Numerical simulation of a three-layered radiant porous heat exchanger including lattice Boltzmann simulation of fluid flow


1 Mechanics, Shahid Bahonar University

2 Mechanical Engineering, Shahid Bahonar University of Kerman


This paper deals with the hydrodynamic and thermal analysis of a new type of porous heat exchanger (PHE). This system operates based on energy conversion between gas enthalpy and thermal radiation. The proposed PHE has one high temperature (HT) and two heat recovery (HR1 and HR2) sections. In HT section, the enthalpy of flowing high temperature gas flow that is converted to thermal radiation emitted towards the two heat recovery sections in which the reverse energy conversion from thermal radiation to gas enthalpy takes place. In each section, a 2-D rectangular porous segment which is assumed to be absorbing, emitting and scattering is presented. For theoretical analysis of the PHE, the gas and solid are considered in non-local thermal equilibrium and separate energy equations are used for the two phases. Besides, in the gas flow simulation, the lattice Boltzmann method (LBM) is applied to obtain the velocity distribution through the porous segments. For the purpose of thermal analysis of the proposed PHE, volume-averaged velocities through the porous matrix obtained by LBM are used in the gas energy equation and then the coupled energy equations for gas and porous medium of each section are numerically solved using finite difference method.

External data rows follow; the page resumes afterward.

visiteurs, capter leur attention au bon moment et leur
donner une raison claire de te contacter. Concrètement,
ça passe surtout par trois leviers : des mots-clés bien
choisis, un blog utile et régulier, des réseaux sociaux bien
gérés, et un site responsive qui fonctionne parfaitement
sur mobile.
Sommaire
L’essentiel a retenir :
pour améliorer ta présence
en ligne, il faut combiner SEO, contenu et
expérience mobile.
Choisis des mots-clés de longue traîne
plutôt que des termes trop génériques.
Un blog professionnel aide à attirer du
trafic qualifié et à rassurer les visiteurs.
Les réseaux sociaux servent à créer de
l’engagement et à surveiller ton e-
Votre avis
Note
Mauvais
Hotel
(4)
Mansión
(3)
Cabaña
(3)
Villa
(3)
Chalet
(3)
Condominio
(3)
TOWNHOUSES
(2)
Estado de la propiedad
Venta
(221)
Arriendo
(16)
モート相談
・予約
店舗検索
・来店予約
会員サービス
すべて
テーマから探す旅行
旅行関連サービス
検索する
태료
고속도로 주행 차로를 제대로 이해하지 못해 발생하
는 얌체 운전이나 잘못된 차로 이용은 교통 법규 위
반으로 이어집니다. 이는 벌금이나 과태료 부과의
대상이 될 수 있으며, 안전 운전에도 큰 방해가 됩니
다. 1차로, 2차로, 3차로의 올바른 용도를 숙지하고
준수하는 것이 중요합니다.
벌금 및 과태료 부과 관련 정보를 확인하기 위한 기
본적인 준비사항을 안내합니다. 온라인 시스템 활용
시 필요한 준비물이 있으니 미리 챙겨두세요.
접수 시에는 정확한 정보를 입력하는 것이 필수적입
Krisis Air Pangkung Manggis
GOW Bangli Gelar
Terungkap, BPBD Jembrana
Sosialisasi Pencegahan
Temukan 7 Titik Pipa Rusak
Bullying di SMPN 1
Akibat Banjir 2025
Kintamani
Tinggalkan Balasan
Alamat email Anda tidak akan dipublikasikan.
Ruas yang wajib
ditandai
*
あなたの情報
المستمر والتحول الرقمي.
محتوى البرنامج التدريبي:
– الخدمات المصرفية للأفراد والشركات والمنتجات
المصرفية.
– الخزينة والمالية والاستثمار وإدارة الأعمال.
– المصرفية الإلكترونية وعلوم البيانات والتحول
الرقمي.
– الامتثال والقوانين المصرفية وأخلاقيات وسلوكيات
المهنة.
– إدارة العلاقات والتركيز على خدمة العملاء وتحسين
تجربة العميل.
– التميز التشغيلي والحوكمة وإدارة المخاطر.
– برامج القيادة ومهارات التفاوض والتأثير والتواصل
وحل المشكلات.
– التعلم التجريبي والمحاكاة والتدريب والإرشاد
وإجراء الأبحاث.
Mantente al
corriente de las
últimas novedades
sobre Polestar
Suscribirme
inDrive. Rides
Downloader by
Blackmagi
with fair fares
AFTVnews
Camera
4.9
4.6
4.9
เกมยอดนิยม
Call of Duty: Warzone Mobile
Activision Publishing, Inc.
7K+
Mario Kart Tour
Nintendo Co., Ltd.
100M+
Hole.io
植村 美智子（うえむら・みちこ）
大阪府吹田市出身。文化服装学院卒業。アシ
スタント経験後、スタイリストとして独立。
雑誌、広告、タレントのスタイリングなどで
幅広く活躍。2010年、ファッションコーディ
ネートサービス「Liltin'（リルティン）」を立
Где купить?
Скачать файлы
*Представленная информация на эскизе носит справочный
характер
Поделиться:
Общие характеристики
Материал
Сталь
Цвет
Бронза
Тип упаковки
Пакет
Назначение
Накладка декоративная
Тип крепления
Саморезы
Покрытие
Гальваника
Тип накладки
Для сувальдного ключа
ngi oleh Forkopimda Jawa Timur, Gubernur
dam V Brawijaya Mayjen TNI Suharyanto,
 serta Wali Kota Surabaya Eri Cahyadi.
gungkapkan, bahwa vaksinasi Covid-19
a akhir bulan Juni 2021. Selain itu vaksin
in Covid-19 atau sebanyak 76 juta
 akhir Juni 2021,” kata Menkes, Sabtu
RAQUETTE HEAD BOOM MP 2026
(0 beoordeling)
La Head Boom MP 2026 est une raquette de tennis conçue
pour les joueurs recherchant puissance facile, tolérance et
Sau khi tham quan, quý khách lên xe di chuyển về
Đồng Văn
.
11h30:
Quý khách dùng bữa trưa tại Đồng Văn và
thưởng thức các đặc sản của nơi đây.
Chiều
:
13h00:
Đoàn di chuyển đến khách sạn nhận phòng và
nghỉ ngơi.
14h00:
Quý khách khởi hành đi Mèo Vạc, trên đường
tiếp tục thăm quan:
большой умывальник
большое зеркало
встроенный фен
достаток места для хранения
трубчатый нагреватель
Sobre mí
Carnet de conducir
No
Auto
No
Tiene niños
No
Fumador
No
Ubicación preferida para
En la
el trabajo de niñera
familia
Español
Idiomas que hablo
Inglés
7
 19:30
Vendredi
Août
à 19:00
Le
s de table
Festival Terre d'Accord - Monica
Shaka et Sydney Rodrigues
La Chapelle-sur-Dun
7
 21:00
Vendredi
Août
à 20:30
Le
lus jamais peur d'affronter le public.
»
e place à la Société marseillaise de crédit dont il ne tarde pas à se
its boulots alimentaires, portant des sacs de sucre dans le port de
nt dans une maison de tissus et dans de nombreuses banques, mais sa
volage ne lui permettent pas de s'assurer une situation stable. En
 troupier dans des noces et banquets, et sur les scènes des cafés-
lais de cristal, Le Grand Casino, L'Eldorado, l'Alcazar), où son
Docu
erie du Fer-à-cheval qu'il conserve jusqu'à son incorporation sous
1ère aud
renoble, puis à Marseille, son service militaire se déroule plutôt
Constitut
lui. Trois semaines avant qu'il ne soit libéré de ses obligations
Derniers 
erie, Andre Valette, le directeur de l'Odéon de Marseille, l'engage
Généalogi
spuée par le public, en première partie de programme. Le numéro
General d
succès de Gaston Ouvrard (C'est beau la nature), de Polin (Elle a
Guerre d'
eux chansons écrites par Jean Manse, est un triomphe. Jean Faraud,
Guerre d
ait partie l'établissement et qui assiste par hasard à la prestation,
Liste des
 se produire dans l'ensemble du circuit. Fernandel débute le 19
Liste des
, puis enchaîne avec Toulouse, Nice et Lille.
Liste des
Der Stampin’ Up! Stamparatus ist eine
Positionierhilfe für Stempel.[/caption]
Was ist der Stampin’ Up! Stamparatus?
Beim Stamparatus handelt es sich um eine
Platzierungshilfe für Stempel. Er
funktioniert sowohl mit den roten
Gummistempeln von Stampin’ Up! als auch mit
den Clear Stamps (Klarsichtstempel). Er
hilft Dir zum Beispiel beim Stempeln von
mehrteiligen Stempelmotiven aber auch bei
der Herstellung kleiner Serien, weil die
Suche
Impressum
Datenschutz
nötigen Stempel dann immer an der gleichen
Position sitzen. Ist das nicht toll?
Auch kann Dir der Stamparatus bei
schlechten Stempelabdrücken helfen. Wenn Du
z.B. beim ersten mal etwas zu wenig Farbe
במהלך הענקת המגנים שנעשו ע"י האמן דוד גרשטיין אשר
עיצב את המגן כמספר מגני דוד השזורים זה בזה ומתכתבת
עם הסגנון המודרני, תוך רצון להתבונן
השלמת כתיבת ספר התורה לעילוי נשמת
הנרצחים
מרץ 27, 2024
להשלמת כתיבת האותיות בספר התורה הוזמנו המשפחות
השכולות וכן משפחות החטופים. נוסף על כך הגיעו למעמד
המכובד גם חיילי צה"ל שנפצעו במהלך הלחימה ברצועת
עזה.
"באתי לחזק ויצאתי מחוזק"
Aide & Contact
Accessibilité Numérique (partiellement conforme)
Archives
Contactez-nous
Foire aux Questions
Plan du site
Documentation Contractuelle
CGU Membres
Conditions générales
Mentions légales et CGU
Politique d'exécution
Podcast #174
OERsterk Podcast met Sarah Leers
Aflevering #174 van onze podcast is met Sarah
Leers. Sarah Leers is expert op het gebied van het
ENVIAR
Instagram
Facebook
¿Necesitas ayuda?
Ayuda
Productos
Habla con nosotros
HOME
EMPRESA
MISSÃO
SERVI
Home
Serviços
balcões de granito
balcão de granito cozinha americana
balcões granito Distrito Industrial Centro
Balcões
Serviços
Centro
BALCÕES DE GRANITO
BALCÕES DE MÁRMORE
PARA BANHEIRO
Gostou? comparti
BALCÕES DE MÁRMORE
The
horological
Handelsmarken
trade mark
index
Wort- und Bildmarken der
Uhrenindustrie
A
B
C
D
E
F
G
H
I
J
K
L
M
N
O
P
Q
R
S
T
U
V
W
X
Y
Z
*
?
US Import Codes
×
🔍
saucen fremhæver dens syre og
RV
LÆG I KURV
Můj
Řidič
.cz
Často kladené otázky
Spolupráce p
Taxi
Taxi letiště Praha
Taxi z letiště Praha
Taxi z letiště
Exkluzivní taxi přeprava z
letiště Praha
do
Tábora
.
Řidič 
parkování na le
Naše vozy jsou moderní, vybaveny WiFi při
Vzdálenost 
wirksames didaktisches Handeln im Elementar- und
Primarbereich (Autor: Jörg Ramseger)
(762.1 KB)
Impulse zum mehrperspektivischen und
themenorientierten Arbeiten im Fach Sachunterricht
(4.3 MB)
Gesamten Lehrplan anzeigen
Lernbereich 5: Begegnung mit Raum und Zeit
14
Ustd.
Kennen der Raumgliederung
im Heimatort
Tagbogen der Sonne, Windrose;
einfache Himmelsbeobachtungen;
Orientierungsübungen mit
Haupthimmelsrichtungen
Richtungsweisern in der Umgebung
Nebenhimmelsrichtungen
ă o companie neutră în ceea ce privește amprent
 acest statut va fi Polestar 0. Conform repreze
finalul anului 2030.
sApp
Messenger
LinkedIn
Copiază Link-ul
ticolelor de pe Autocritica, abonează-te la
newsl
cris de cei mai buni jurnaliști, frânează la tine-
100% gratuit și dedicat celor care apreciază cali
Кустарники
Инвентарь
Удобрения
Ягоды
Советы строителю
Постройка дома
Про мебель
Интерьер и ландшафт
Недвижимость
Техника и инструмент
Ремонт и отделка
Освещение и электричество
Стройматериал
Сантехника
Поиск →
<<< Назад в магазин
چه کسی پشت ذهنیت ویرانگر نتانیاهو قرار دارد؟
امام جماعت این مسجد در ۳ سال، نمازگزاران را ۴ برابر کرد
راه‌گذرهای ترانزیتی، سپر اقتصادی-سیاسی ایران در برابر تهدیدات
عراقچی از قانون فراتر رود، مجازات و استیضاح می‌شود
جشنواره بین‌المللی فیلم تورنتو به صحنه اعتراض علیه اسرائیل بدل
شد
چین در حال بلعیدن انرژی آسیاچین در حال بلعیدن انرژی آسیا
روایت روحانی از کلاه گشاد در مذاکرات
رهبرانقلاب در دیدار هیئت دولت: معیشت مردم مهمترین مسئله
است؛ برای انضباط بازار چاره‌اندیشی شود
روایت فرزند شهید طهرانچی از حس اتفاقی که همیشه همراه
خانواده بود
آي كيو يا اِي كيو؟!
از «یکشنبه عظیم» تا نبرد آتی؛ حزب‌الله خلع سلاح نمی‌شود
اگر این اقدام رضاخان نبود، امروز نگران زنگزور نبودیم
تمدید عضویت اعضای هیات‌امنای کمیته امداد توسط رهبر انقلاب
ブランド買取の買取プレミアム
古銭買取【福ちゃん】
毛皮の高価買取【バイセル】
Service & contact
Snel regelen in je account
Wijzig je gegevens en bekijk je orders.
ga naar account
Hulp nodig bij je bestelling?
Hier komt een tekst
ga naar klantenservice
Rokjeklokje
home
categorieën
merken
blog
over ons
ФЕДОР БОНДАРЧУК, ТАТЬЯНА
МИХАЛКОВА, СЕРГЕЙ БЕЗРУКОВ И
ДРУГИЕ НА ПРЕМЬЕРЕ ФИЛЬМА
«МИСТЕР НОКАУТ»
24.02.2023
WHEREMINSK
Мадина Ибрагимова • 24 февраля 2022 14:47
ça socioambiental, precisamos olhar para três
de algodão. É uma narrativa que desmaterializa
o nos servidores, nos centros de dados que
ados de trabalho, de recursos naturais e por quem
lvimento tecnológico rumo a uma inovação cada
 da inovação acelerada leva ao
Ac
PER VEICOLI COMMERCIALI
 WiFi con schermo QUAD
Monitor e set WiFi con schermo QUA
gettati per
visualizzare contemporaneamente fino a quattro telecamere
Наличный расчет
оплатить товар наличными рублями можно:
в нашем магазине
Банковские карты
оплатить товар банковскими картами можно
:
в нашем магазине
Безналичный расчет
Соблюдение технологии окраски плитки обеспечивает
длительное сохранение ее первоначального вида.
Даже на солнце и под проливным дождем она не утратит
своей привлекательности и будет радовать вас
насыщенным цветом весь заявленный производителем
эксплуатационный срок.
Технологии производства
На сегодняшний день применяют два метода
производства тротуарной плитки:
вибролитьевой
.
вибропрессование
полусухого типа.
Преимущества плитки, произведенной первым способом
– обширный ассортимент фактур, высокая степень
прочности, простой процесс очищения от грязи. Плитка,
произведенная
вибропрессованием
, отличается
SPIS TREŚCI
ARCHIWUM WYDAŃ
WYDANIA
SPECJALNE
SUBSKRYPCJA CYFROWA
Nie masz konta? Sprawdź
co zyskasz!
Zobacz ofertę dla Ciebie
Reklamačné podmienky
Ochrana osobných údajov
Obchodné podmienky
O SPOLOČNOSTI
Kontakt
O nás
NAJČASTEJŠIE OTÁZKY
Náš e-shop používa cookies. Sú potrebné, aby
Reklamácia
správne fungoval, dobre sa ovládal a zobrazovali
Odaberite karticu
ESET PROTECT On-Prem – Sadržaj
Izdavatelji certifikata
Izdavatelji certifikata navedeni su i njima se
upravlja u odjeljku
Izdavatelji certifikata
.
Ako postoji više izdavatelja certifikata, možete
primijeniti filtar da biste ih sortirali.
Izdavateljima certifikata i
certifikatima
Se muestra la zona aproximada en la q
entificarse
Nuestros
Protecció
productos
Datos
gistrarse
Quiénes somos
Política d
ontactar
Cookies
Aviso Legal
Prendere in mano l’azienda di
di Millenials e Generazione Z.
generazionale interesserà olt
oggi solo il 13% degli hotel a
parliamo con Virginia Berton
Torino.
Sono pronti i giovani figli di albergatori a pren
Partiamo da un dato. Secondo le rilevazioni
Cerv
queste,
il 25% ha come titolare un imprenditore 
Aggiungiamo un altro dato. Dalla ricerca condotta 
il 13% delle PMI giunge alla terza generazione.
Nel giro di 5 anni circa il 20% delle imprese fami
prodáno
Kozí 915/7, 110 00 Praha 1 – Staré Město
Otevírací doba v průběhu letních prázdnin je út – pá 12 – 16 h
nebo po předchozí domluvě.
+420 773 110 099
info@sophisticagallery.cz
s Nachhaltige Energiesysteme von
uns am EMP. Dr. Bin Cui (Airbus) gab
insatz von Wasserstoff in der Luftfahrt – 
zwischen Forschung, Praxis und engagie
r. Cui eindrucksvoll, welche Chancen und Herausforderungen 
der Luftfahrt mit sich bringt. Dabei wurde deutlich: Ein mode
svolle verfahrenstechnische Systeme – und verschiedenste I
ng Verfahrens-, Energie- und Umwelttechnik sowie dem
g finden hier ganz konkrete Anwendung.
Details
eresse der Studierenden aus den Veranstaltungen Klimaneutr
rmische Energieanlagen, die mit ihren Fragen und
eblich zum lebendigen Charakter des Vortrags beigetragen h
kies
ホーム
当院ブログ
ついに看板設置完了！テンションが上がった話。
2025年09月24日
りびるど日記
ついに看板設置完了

The radiative transfer equation is solved by discrete ordinates method to calculate the distribution of radiative heat flux in the porous medium. The numerical results consist of the gas and porous temperature distributions and also the variation of radiative heat flux are presented. Furthermore, the effects of scattering albedo, optical thickness and inlet gas temperature on the efficiency of the proposed PHE are investigated. It is revealed that this type of heat exchanger has high efficiency in comparison to conventional one. Also, the present numerical results for a porous radiant burner are compared with theoretical finding by the other investigator and good agreement is found.